The vote on the initial budget proposal was 3-2, with Holcomb, Allocco and Mitten voting yes, and Champion and Dukes voting no.
The tentative tax rate for the general fund, approved by the same three commissioners, would increase by one mill, which is $1 in tax for every $1,000 of appraised taxable property value. For the owner of the typical Hernando County home with a taxable value of $75,000, the general fund taxes would jump by $75.
Even with that increase, the county’s financial consultant said, the county will have to cut spending to break even in the years to come. Plus, budget growth must be less than currently proposed for the county to build back healthy reserves and fund new projects in future years, the consultant said.
Champion continued to push for more cuts, saying the commission needs to behave as families do when they don’t have money for the things they want.
"If you can’t afford it, you can’t afford it,'' he said. "This is not sustainable.''
At the very least, Champion urged commissioners to commit to a lower rate of spending growth or to a specific total budget amount. But a vote on the tentative numbers resulted in the same 3-2 result, with the majority hoping the staff will bring adjustments to next week’s hearings.
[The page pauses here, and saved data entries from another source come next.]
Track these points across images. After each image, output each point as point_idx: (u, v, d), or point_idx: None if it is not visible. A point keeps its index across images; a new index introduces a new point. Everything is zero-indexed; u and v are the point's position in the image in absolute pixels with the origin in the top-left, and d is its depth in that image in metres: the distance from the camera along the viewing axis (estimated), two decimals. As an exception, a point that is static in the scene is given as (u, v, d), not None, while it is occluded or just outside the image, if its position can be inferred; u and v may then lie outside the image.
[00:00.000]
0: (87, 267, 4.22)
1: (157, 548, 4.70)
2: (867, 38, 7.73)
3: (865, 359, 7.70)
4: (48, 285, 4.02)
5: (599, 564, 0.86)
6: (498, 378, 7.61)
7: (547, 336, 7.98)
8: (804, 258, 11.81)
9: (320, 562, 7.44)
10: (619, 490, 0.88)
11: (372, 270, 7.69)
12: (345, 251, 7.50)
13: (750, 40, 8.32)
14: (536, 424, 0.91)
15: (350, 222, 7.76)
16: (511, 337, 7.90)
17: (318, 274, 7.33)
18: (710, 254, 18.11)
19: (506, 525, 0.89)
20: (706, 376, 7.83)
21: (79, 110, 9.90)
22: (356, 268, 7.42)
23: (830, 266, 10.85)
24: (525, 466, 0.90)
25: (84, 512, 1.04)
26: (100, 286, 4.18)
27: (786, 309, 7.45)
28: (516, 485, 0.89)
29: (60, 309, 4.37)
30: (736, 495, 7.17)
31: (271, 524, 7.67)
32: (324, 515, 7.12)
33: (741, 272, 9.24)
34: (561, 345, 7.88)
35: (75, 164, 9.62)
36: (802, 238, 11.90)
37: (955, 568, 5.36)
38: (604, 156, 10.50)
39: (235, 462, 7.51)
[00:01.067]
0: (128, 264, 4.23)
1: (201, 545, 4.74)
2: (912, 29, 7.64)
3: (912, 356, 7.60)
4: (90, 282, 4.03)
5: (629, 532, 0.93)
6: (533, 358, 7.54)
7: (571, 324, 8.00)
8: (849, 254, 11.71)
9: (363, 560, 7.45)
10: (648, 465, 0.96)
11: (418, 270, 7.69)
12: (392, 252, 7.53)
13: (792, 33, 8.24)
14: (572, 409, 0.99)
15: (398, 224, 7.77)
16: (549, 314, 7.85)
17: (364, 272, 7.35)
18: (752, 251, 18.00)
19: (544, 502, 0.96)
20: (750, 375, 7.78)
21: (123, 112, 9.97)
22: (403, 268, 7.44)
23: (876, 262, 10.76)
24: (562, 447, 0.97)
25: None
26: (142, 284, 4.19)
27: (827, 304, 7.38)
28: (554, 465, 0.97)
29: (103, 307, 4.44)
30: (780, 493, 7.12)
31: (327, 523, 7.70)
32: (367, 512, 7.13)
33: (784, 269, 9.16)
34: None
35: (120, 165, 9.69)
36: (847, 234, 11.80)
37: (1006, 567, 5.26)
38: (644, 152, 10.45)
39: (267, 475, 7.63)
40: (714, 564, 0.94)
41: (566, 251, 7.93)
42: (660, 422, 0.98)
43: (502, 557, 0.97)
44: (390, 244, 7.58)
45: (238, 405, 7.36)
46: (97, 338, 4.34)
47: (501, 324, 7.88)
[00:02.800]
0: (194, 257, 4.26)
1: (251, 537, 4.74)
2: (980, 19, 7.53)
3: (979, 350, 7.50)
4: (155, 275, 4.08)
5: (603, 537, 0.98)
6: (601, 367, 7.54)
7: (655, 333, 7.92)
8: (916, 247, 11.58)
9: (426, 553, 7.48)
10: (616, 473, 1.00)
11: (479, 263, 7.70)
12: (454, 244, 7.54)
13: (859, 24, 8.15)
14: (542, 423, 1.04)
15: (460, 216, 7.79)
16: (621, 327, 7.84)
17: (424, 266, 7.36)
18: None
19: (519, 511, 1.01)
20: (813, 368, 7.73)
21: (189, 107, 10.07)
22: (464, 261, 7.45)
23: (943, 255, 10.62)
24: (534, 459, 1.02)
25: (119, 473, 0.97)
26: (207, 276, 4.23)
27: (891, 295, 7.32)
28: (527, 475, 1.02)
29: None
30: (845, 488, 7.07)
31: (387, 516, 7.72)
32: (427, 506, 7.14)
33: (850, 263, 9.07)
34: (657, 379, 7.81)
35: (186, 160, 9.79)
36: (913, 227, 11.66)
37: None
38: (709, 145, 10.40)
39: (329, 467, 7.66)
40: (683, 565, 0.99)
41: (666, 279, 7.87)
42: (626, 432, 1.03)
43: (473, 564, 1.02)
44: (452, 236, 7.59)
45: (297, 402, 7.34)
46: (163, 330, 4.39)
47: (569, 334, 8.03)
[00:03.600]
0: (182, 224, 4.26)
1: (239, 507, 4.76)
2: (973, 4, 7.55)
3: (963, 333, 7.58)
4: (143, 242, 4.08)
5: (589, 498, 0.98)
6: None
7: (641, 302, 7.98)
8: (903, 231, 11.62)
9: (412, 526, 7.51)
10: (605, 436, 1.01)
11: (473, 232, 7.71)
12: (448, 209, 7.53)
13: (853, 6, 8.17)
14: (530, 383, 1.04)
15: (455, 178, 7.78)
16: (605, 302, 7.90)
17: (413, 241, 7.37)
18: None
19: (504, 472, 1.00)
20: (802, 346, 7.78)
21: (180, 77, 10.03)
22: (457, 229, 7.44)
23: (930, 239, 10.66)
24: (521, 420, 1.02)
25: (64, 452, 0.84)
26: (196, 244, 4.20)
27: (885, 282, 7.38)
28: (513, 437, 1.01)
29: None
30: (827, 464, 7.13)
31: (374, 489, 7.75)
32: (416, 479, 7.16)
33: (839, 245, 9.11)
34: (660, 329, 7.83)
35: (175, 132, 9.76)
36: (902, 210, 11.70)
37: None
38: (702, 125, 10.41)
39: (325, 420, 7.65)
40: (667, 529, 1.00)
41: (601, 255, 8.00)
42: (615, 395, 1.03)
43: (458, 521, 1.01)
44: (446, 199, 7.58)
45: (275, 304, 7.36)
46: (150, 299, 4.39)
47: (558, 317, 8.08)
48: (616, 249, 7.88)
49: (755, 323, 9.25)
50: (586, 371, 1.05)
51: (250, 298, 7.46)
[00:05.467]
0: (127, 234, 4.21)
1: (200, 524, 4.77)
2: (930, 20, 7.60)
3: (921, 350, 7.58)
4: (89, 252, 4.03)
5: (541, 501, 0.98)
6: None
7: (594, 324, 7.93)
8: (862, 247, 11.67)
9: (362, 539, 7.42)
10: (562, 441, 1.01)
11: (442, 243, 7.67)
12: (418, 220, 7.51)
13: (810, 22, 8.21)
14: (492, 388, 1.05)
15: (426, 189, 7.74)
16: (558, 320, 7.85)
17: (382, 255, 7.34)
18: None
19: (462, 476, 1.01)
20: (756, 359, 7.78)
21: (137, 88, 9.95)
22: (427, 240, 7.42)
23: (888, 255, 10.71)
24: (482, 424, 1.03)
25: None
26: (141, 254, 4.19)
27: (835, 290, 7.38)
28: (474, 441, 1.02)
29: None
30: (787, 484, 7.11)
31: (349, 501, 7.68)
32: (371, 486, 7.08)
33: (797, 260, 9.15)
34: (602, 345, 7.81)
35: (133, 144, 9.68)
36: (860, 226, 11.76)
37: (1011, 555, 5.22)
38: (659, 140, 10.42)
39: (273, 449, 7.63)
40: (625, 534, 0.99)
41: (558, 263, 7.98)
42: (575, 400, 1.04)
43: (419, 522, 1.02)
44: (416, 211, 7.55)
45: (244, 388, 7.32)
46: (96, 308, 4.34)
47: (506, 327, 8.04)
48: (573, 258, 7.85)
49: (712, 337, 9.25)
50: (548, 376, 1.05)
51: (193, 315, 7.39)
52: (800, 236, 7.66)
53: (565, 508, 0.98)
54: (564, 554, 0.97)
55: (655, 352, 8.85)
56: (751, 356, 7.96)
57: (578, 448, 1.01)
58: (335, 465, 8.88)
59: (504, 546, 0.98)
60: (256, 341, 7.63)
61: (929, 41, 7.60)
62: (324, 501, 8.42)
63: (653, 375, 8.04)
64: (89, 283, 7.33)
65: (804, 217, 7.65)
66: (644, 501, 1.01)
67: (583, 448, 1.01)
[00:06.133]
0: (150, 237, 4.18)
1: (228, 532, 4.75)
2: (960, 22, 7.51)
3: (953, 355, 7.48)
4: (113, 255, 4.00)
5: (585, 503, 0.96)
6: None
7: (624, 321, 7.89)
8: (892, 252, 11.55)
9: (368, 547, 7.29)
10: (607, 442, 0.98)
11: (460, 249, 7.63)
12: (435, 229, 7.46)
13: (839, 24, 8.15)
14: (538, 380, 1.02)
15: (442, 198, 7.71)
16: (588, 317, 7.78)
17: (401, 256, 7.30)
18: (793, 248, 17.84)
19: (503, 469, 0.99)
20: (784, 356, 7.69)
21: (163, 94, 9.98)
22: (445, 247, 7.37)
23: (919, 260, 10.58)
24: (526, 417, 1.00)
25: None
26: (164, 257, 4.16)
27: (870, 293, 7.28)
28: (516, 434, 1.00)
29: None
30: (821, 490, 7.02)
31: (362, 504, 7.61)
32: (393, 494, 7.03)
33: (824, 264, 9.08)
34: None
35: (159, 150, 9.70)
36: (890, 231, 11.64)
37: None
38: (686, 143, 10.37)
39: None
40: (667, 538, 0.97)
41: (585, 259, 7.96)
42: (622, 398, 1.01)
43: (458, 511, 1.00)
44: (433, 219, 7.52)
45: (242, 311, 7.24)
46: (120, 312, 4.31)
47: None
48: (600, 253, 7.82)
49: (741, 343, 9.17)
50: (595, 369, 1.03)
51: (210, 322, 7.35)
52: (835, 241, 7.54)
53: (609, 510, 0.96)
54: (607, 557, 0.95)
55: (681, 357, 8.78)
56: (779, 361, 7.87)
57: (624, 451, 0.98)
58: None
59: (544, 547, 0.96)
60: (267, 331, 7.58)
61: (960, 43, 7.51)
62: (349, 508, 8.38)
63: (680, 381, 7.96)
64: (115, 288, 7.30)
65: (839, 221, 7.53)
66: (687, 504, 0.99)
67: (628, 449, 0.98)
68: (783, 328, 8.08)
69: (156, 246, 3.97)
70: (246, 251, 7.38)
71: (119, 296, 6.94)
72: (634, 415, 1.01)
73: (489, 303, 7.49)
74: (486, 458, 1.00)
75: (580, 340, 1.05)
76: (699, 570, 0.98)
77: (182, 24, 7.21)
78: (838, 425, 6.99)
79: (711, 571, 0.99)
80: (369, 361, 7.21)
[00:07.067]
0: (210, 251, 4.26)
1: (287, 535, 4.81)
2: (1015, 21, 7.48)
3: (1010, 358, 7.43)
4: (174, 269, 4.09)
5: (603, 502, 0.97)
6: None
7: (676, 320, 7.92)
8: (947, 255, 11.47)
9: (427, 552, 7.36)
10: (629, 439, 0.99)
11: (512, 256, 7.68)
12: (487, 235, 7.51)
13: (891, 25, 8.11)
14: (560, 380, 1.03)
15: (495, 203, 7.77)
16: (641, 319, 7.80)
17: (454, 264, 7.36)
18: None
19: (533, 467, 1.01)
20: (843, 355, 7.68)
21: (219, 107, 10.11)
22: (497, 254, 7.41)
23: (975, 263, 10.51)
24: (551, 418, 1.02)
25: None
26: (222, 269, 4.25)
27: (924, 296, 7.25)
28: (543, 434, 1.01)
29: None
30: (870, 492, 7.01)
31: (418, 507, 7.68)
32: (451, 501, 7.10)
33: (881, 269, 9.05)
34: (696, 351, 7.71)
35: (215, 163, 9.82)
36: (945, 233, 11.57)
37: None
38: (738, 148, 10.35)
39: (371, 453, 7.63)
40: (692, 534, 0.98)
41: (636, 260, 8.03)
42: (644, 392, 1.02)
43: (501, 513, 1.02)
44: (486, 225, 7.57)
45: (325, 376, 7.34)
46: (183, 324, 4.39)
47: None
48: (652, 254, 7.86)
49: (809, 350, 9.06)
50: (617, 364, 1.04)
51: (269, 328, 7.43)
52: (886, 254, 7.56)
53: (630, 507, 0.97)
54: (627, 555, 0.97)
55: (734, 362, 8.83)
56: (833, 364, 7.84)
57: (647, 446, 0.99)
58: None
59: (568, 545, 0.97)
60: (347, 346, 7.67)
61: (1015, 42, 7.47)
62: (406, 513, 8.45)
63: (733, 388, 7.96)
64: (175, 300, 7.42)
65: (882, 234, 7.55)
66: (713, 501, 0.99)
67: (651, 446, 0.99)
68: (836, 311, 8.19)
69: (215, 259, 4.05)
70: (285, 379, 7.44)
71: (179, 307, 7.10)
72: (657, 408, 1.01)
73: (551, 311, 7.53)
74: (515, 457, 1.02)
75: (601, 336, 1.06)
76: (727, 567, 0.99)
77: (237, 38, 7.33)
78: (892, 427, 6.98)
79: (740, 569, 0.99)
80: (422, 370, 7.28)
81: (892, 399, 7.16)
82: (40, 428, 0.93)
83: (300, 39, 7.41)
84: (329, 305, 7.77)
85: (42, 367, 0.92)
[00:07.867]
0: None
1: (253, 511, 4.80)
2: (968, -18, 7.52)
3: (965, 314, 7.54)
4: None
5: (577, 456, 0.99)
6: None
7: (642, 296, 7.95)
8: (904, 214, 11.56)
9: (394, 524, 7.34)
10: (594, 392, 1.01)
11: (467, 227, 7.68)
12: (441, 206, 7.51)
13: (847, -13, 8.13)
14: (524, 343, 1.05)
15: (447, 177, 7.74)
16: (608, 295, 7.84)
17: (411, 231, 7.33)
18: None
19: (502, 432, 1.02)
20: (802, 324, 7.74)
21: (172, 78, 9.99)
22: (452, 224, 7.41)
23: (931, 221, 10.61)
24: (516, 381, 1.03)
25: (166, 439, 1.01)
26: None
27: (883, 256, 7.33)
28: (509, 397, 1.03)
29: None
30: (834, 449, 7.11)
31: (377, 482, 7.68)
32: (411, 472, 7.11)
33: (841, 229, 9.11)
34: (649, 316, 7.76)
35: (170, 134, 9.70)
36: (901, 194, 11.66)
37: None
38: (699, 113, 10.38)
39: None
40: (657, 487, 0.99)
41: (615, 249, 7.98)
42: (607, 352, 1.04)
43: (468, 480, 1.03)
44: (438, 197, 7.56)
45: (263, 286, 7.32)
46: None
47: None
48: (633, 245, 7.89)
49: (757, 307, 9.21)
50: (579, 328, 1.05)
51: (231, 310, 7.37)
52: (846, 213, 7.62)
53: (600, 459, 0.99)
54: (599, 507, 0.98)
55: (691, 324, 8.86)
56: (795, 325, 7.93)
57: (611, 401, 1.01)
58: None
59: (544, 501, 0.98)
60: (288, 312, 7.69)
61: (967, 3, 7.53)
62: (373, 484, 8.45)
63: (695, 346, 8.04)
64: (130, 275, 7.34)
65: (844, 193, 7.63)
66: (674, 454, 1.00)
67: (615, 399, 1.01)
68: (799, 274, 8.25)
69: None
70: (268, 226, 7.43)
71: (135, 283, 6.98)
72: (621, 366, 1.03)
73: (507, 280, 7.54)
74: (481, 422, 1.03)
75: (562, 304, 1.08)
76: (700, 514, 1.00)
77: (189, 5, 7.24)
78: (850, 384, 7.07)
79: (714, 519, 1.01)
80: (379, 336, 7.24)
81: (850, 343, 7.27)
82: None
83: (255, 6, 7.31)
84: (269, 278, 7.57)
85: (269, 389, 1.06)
Champion voiced concern about what an economic downturn might mean for the county’s long-term recovery.
"We’re in big trouble then,'' he said.
The general fund tax rate increase won’t be the only upcoming hit to property owners under the current plan.
They also will face an increased landfill fee that commissioners approved several months ago. The solid waste assessment will increase on their tax bills from $63.05 to $69.40. The fee has not increased in more than 15 years, and the additional dollars will fund an expansion of the county landfill, a new way to dispose of storm water at the landfill and future storm debris removal.
County utility customers likely will see an increase in their water and sewer bills next year. A new rate study will be up for discussion on Tuesday, as well.